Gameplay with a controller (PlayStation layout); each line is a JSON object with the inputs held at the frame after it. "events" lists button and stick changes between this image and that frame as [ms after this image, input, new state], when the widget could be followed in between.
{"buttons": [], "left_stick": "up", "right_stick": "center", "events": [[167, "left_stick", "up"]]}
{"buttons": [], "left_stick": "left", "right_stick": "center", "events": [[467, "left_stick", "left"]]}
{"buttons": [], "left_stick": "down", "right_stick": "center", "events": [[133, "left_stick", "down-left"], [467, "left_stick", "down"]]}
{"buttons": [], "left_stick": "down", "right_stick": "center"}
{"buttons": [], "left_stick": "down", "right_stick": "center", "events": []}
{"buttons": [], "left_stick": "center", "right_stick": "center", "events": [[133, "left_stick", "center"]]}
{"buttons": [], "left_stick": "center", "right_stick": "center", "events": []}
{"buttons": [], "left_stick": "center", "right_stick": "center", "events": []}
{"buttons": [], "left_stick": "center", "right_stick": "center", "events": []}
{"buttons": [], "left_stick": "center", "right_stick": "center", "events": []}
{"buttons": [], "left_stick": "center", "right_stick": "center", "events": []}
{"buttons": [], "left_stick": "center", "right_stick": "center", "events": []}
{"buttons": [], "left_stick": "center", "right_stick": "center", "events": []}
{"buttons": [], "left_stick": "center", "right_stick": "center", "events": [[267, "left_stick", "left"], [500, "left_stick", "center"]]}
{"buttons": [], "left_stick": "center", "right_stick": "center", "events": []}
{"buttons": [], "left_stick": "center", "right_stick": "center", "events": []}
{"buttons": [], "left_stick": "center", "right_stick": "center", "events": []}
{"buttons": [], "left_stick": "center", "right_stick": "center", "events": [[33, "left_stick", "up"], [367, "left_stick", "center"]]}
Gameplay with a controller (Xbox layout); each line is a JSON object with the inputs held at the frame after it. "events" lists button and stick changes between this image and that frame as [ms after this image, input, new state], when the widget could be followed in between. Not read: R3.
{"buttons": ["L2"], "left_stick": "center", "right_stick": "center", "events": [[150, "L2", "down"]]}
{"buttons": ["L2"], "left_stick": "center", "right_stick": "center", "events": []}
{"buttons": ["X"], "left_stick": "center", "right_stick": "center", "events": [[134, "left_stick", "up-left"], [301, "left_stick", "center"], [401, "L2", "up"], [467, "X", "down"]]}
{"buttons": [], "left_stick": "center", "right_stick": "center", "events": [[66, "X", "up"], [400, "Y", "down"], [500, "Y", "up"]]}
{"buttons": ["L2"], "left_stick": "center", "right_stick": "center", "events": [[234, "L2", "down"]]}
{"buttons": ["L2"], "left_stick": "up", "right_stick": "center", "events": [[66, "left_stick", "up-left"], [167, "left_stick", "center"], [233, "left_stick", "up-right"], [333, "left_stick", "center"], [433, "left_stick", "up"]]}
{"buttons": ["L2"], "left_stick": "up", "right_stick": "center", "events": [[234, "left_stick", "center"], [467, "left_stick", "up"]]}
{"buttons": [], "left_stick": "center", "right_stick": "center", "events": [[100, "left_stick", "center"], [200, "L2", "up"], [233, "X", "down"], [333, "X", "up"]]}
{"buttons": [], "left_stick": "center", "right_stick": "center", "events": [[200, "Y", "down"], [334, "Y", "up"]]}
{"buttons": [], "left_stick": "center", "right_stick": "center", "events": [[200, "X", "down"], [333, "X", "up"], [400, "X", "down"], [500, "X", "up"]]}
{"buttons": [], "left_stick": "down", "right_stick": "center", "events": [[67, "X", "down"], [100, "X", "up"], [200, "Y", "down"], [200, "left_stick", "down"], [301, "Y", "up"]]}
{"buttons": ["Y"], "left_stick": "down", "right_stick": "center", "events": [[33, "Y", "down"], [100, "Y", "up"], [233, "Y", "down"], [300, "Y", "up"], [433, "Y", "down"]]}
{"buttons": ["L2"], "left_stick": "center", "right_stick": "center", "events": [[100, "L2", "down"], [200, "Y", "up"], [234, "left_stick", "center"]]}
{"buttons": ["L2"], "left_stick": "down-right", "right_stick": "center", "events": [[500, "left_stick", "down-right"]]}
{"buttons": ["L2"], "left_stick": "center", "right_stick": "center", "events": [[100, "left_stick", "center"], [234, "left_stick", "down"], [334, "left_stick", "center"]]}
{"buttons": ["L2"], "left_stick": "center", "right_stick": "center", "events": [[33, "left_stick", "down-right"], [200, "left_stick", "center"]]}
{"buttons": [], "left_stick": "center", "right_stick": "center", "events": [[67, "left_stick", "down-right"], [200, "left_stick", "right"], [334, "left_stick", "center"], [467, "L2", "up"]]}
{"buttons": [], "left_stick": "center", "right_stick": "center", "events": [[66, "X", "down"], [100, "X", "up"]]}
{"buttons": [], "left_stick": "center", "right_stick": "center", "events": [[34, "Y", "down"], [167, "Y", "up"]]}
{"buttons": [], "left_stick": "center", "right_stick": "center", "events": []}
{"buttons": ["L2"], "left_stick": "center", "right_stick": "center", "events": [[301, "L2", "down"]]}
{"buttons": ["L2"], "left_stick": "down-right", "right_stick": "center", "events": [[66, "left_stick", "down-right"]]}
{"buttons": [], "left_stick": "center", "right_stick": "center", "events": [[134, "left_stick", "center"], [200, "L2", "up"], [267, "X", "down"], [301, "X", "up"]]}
------------------------------------------------------------
WHAT YOU SHOULD DO: Work out how many lines in the entries above include the word "inputs". Respond with only the number.

TASK RESPONSE: 2